**What you are asked to do**
Transcribe the data exactly. Pictures stay out.

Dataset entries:
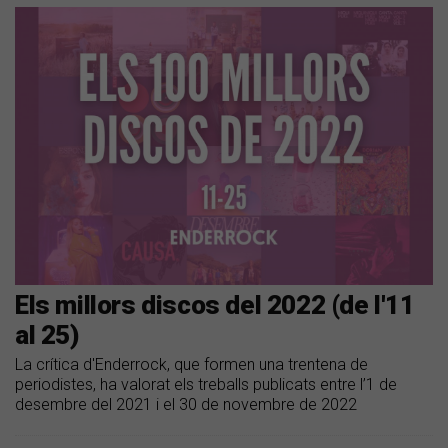
Els millors discos del 2022 (de l'11
al 25)
La crítica d'Enderrock, que formen una trentena de
periodistes, ha valorat els treballs publicats entre l’1 de
desembre del 2021 i el 30 de novembre de 2022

**Completed task**
Els millors discos del 2022 (de l'11
al 25)
La crítica d'Enderrock, que formen una trentena de
periodistes, ha valorat els treballs publicats entre l’1 de
desembre del 2021 i el 30 de novembre de 2022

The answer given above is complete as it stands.